徴兵制復活の背景にあるのは、隣国ロシアに対する脅威である。 スウエーデンとロシアとはかなりの距離が離れていると思われる方も多いかもしれないが、添付した下の写真を見てもらえれば分かるように、スエーデン南端はバルト海を挟んで ロシア領土の対岸にある。
そのバルト海では、ロシアが3年前にウクライナ南部にあるクリミアを併合してから、緊張が高まっており、ストックホルム沖合では正体不明の潜水艦が出没したり、ロシアの軍用機が船舶の上空を飛行したりするなどの異変が毎週のように起きている。
NATO(北大西洋条約機構)とロシアとの関係もまたここに来て一段と厳しさを増してきており、米軍がポーランドやブルガリア、ルーマニア、バルト3国などに 4000人規模の部隊を投入する事態となったことは、先般「米国部隊3500人ポーランドへ」でお伝えした通りである。
そんな中、圧倒的な軍事力を持つロシア軍が昨年9月にウクライナ東部で軍事演習を行ったことに対して、 ヨーロッパ各国は強い危機感を持つようになり、昨年ワルシャワで行われたNATOの首脳会議で、ロシアの軍事的圧力に対抗するため、NATO軍の東ヨーロッパにおける軍事演習や訓練を拡大することが決められた。
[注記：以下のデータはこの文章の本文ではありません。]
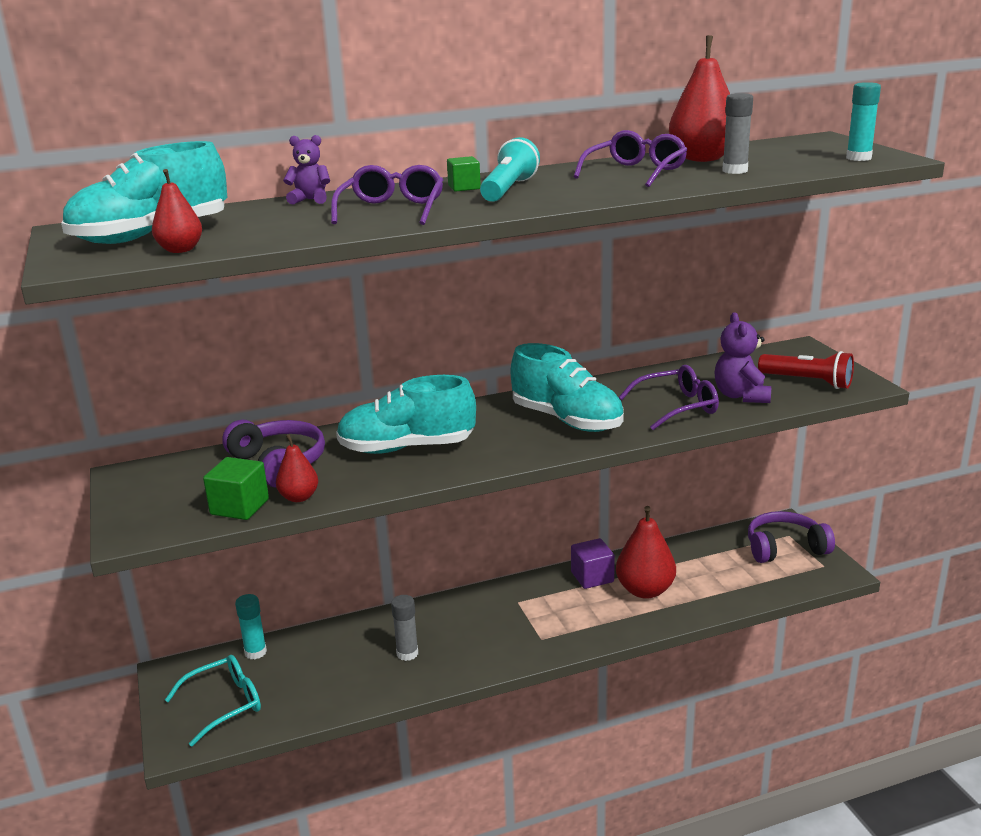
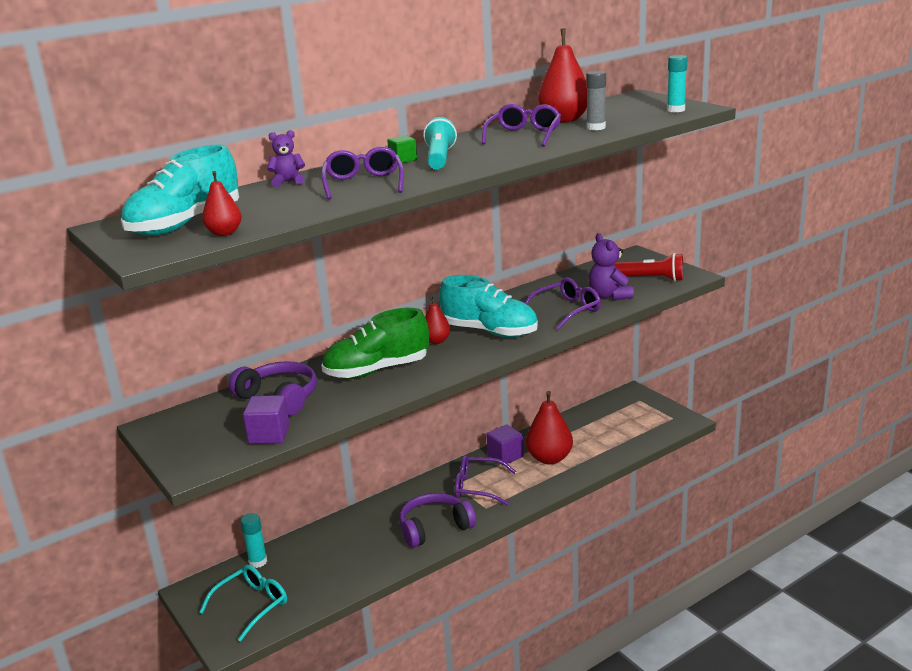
camera: 15 degrees left, 0 degrees up
(239, 507) = (269, 435): green cube -> purple cube
(299, 497) = (313, 420): red pear -> red pear (436, 341)
(406, 448) = (377, 370): turquoise shoe -> green shoe
(407, 653) = (385, 538): grey glue stick -> none
(543, 610) = (478, 487): none -> purple glasses
(785, 548) = (640, 410): purple headphones -> purple headphones (434, 528)

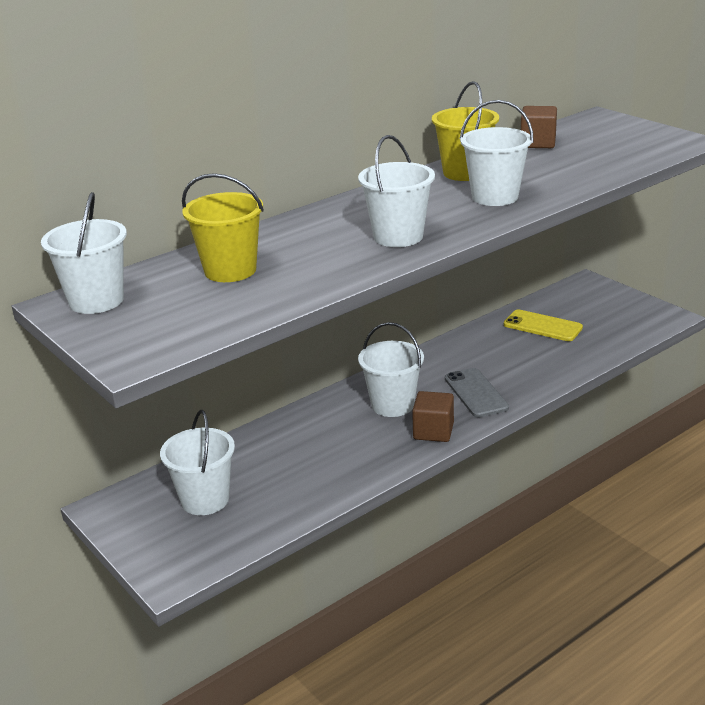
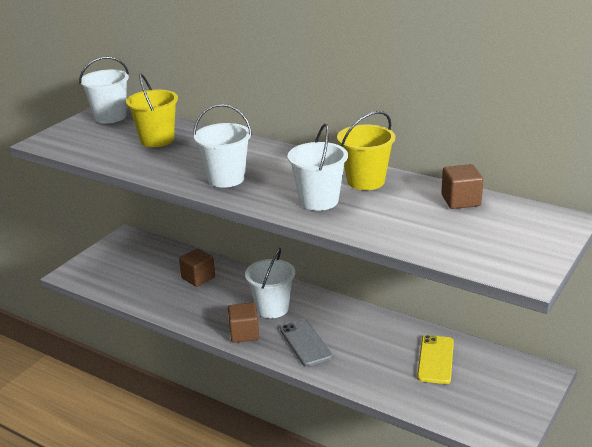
camera: 70 degrees right, 0 degrees up
(205, 500) = (140, 265): white bucket -> none
(281, 452) = (198, 278): none -> brown cube
(476, 393) = (305, 343): grey phone -> grey phone turned 75 degrees counterclockwise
そして今回、万一に備えて軍事力を強化するために、スエーデンは徴兵制を復活したわけであるが、バルト海の東側に位置しスウエーデンより更にロシアに近い位置にあるバルト3国(エストニア、ラトビア、フィンランド) にとっての不安はスウエーデン以上。 それゆえ、NATO軍の常駐や軍事演習を希望しているわけで、これから先、緊張感はさらに高まることになりそうである。